=== Try it ===
Could you reproduce the lines below from the one with "thumb tip: (927, 738)" through the one with "index tip: (1096, 720)"? Keep both ends and add nothing.

=== Landmark coordinate records ===
· · ·

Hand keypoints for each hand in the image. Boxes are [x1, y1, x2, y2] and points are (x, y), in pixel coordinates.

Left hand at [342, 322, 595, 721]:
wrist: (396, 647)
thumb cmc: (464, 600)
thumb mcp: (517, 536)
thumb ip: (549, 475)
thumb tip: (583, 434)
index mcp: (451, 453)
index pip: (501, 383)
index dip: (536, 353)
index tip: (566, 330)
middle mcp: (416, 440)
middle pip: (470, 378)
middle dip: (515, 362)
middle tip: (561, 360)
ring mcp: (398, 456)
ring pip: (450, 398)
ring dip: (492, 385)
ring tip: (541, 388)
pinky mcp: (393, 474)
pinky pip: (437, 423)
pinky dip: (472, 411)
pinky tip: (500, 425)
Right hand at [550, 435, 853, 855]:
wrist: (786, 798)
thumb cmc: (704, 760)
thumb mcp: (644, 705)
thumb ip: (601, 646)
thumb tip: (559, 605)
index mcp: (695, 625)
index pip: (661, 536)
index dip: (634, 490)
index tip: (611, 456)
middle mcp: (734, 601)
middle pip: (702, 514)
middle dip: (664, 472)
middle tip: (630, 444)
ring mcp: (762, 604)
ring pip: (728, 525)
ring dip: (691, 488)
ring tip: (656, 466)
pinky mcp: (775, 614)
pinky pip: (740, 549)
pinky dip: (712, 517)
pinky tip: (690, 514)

· · ·

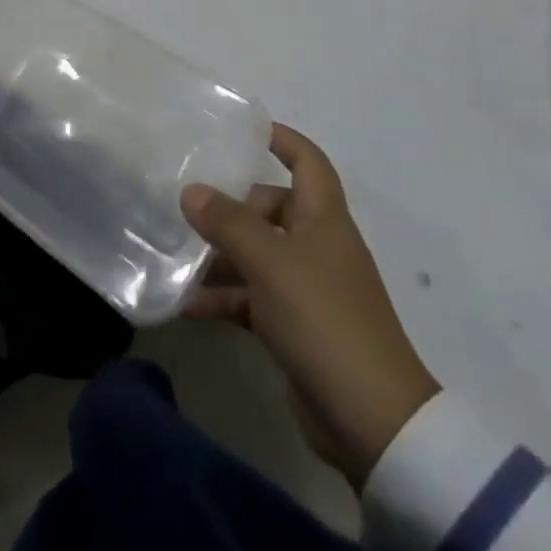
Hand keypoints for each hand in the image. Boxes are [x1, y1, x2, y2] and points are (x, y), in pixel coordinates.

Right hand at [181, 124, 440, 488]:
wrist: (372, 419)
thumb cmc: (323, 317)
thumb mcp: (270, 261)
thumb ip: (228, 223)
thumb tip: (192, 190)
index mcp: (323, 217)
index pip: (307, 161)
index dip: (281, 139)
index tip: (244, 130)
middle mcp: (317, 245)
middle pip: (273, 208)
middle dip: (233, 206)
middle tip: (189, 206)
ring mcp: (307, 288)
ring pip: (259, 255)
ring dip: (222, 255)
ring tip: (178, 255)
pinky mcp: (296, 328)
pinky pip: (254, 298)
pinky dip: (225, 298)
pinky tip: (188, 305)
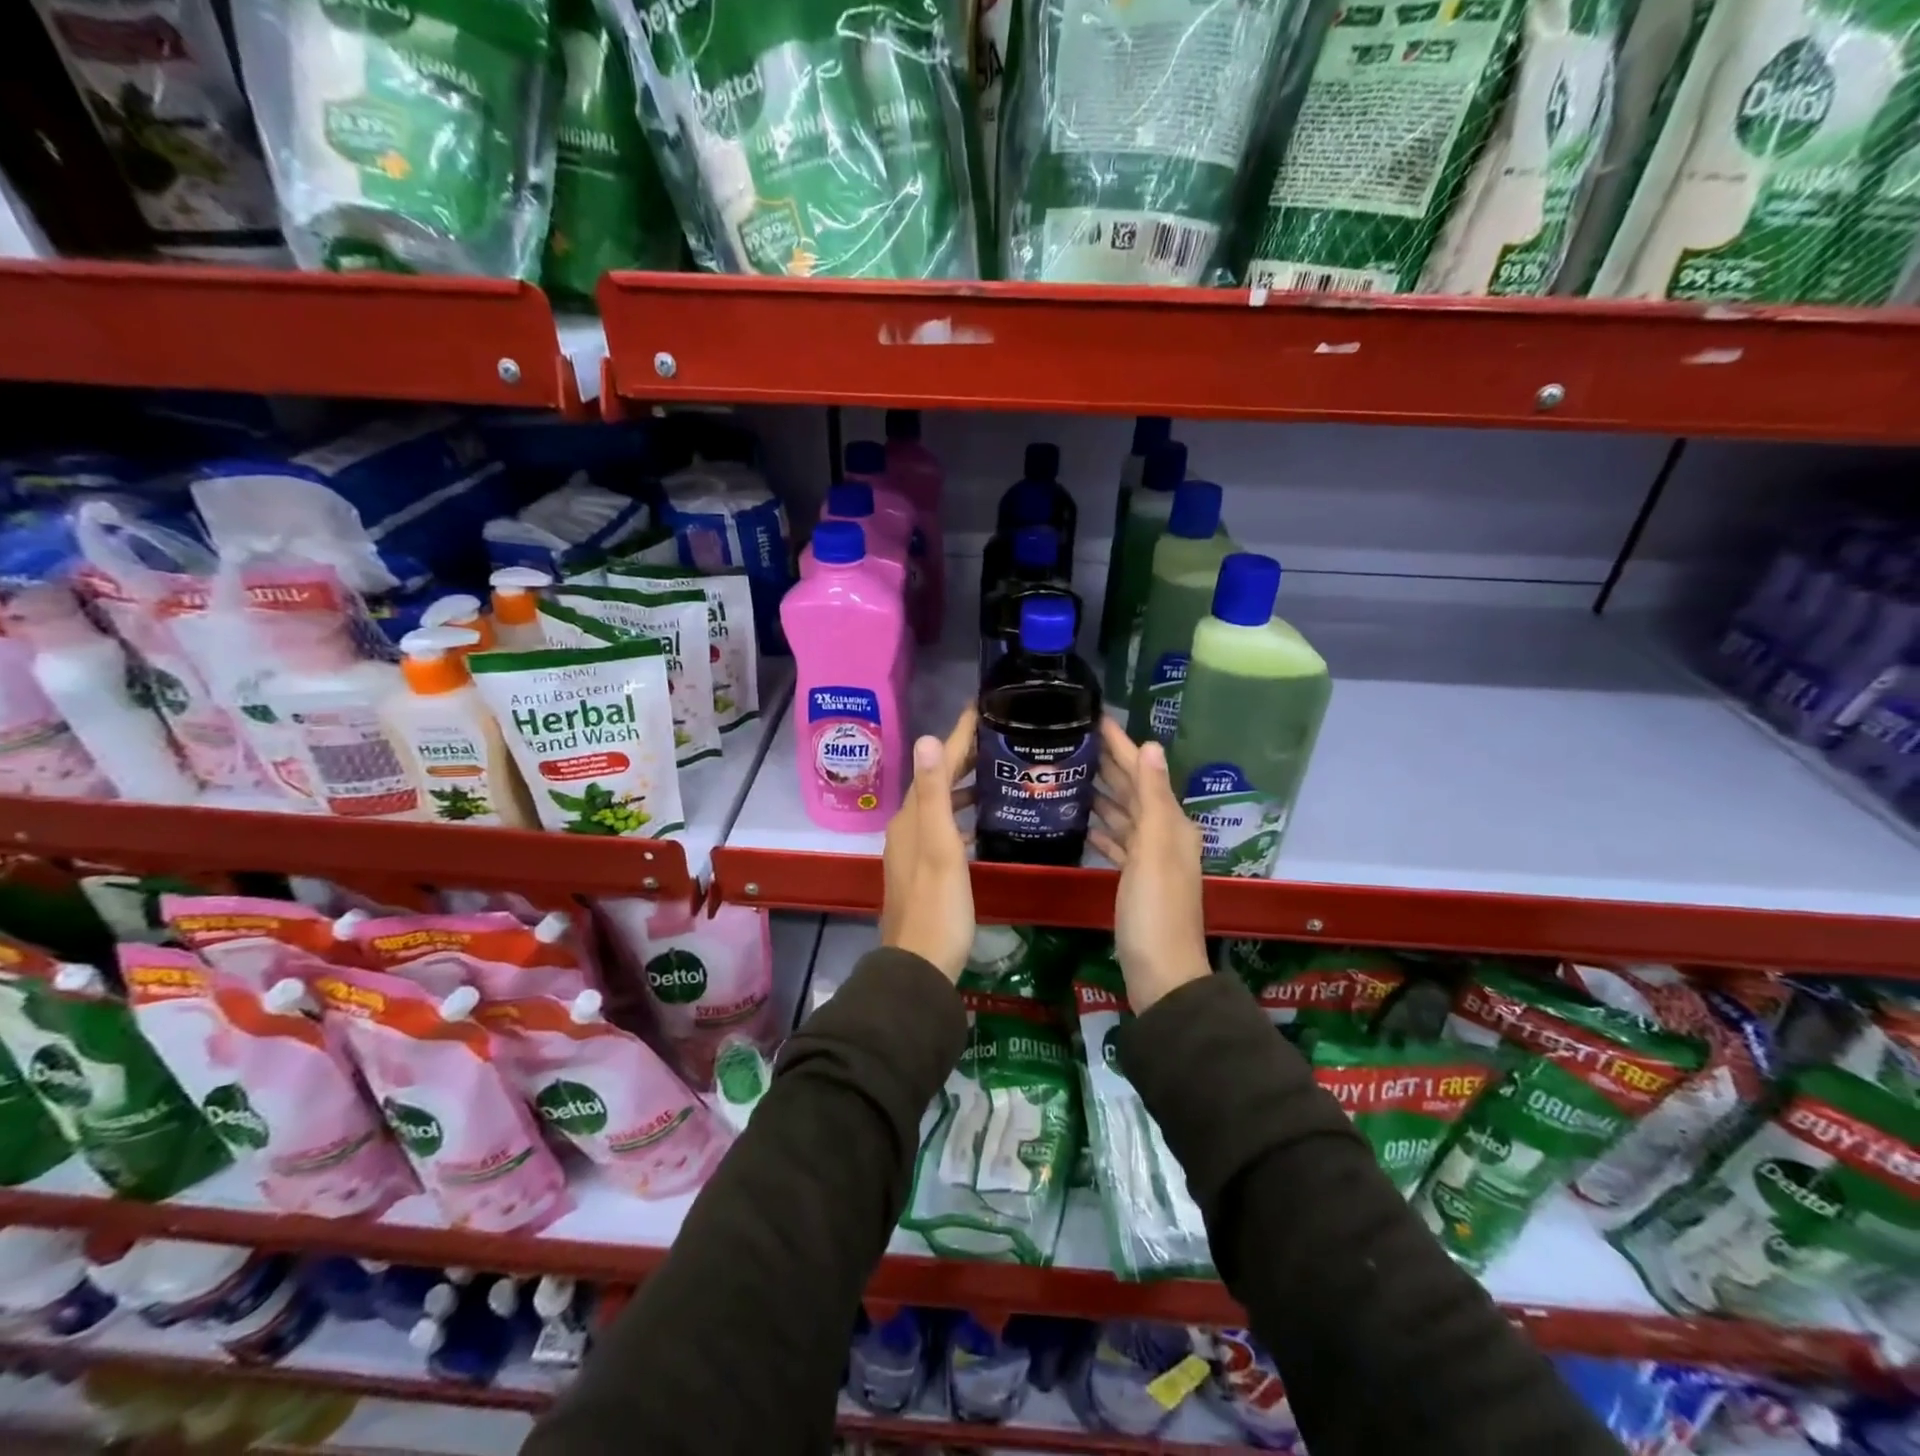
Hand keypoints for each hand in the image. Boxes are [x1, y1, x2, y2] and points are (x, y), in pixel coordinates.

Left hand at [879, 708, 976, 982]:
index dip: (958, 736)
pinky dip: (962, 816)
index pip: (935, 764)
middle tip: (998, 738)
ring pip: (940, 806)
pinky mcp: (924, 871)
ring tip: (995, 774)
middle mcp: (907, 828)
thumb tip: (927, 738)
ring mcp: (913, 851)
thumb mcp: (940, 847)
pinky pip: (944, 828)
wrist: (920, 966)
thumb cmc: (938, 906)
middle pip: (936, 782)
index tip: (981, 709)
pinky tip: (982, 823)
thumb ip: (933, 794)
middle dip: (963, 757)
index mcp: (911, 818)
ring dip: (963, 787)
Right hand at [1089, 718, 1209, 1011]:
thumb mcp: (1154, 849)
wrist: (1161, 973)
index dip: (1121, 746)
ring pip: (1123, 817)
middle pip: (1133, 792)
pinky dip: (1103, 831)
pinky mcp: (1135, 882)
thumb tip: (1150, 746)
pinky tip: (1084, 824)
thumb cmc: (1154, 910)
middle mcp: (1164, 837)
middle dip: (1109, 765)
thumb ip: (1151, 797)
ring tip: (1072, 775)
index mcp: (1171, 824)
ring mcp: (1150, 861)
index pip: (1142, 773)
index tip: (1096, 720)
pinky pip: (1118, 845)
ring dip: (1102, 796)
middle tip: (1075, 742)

· · ·

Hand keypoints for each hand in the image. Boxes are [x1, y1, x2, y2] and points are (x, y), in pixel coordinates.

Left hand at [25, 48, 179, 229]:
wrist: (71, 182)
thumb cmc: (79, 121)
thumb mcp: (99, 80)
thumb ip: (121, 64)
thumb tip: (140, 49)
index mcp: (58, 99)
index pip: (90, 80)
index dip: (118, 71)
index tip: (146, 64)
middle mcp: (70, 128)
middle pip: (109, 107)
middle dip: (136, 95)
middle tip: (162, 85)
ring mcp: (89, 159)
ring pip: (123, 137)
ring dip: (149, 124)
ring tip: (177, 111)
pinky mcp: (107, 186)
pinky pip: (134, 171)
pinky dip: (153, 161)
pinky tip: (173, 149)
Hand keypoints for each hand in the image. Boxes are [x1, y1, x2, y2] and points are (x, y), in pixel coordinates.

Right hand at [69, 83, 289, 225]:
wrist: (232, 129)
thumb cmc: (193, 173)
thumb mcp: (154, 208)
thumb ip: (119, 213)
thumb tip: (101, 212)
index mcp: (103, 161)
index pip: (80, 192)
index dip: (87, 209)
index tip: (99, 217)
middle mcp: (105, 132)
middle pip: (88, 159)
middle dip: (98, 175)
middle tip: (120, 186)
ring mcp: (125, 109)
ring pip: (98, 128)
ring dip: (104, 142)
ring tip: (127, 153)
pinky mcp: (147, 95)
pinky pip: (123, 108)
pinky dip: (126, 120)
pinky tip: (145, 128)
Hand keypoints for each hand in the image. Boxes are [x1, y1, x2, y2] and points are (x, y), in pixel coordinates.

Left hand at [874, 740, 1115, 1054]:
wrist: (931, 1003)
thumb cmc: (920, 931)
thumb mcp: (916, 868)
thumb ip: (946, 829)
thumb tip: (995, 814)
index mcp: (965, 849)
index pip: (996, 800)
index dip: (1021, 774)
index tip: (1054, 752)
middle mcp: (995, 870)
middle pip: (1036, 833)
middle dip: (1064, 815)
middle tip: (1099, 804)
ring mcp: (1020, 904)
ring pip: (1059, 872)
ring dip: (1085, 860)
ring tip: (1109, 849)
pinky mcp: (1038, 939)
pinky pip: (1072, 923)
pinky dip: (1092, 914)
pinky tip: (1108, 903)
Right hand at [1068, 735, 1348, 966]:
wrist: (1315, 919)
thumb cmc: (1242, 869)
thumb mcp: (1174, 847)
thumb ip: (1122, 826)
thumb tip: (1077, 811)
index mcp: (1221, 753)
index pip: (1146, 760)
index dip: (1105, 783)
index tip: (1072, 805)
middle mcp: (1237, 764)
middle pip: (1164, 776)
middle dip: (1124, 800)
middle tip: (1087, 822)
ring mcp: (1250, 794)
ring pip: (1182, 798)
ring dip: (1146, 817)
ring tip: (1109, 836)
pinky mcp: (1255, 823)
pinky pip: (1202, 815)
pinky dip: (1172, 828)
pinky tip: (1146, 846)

· · ·

=== Task result ===
thumb tip: (927, 738)
ring mcp: (913, 851)
thumb mcp: (940, 847)
pinky pip: (944, 828)
wrist: (920, 966)
thumb cmc: (938, 906)
middle pip: (936, 782)
index tip: (981, 709)
pinky tip: (982, 823)
thumb ip: (933, 794)
middle dip: (963, 757)
index mcp: (911, 818)
ring dip: (963, 787)
Right hand at [1089, 718, 1209, 1011]:
thumb mcp: (1154, 849)
wrist: (1161, 973)
index dip: (1121, 746)
ring pip: (1123, 817)
middle pip: (1133, 792)
pinky dip: (1103, 831)
pinky mcp: (1135, 882)
thumb tip: (1150, 746)
pinky tip: (1084, 824)
thumb cmc: (1154, 910)
middle mcp: (1164, 837)
middle dip: (1109, 765)
thumb ip: (1151, 797)
ring tip: (1072, 775)
index mcp: (1171, 824)
ring mcp: (1150, 861)
index pip: (1142, 773)
index tip: (1096, 720)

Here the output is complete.